→ WHAT YOU HAVE TO DO
Count the lines in the rows below that contain the string "Nhưng", with uppercase and lowercase treated as different. Reply with the number alone.

→ EXERCISE INPUT
════════════════════

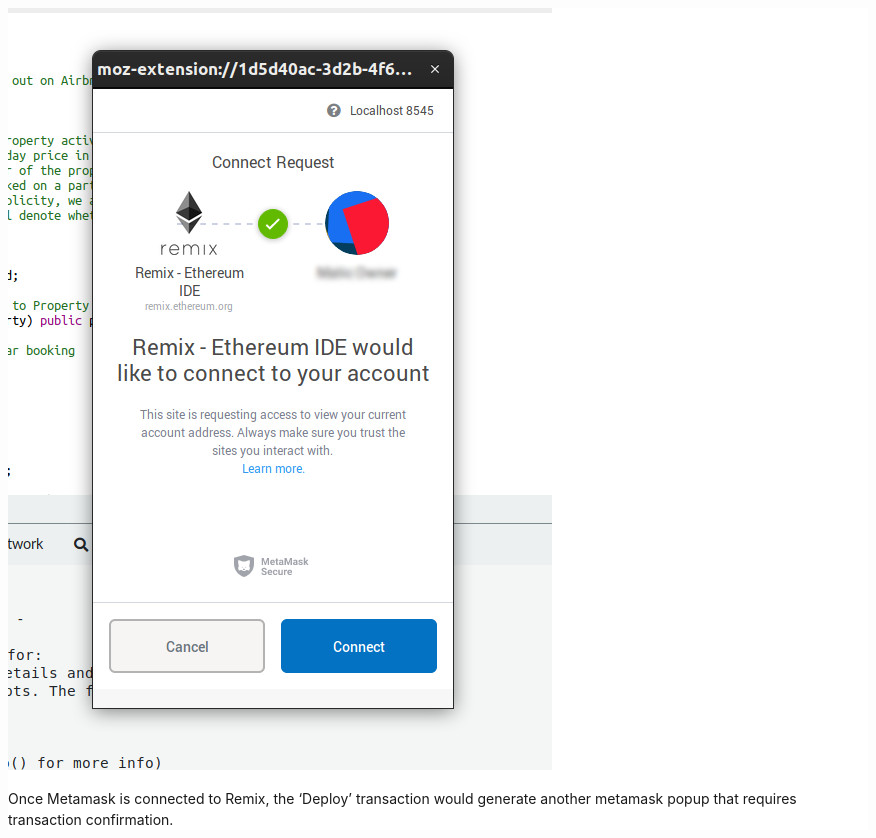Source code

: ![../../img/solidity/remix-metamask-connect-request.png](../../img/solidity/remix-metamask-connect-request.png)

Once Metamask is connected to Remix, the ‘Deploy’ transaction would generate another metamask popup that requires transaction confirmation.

════════════════════

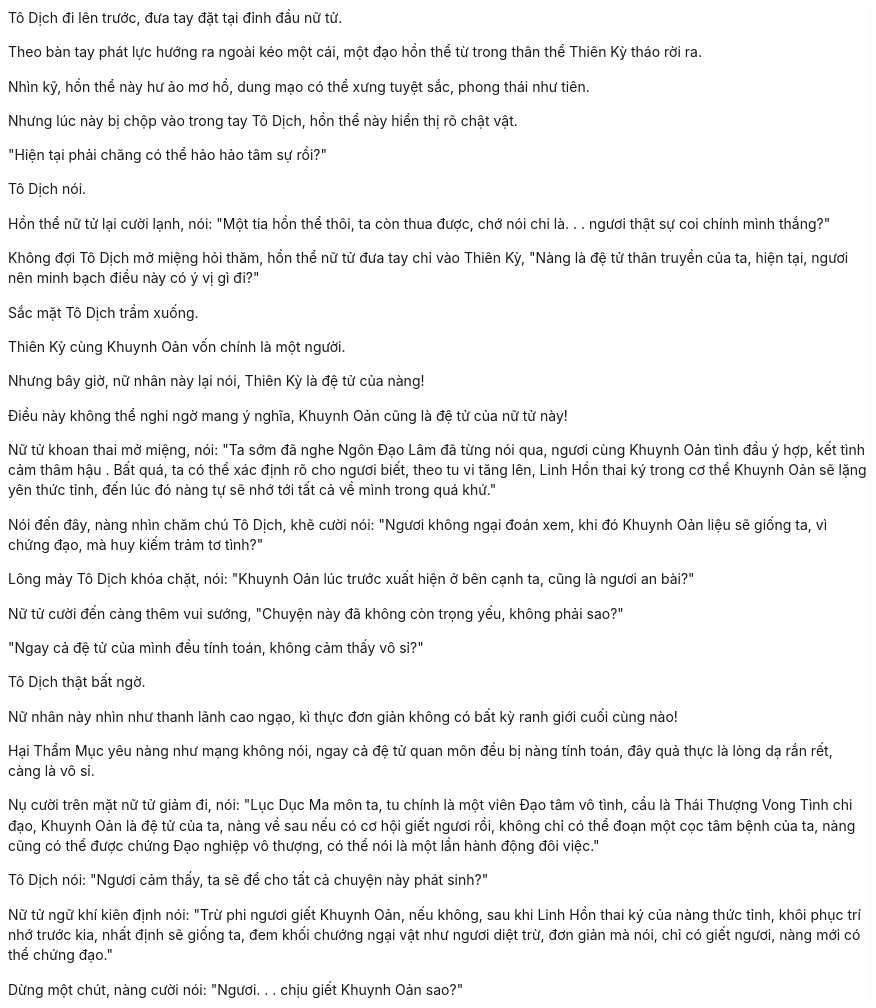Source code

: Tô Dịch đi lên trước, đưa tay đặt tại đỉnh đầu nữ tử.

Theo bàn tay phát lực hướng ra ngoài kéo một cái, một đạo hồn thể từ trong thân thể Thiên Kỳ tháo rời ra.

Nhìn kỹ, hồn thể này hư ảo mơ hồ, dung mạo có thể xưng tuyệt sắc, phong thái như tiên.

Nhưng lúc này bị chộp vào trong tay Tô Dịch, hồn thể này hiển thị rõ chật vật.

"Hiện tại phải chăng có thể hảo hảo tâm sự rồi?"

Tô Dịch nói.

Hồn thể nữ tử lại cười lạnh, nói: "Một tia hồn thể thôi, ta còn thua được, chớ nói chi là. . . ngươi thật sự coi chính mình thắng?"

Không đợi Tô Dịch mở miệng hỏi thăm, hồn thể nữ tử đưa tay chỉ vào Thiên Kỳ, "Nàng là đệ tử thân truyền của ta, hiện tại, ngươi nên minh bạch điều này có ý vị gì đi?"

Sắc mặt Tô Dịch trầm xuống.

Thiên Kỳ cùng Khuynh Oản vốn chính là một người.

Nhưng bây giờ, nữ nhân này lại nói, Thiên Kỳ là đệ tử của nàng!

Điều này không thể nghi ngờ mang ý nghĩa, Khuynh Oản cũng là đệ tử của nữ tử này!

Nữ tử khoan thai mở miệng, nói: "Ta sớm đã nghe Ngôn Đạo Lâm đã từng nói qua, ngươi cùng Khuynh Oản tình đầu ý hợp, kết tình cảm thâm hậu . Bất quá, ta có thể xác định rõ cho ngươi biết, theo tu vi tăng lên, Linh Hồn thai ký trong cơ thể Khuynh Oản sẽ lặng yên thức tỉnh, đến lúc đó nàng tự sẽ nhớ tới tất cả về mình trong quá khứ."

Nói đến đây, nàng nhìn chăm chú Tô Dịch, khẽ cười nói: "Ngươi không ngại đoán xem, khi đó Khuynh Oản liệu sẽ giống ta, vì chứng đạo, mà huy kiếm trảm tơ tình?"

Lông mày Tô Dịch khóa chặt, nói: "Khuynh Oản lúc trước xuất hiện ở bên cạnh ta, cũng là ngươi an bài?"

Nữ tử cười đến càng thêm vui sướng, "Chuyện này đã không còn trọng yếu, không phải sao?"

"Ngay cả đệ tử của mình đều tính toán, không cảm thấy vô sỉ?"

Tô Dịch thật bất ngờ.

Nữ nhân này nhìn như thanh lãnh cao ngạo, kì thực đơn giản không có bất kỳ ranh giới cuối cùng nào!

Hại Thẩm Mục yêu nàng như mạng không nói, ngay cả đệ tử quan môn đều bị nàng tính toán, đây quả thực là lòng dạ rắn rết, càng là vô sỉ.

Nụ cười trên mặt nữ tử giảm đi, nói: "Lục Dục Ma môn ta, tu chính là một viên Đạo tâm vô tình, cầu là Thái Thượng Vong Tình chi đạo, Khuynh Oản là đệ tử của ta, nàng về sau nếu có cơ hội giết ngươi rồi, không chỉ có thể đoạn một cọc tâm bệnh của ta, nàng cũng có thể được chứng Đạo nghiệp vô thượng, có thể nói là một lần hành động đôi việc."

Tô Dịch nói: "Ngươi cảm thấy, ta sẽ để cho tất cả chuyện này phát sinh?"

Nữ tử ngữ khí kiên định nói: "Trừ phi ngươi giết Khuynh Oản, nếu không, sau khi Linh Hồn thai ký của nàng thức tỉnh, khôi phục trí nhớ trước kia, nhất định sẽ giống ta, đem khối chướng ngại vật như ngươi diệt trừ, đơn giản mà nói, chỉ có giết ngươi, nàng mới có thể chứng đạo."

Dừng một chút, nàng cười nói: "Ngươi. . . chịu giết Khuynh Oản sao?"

════════════════════

→ EXPECTED ANSWER
2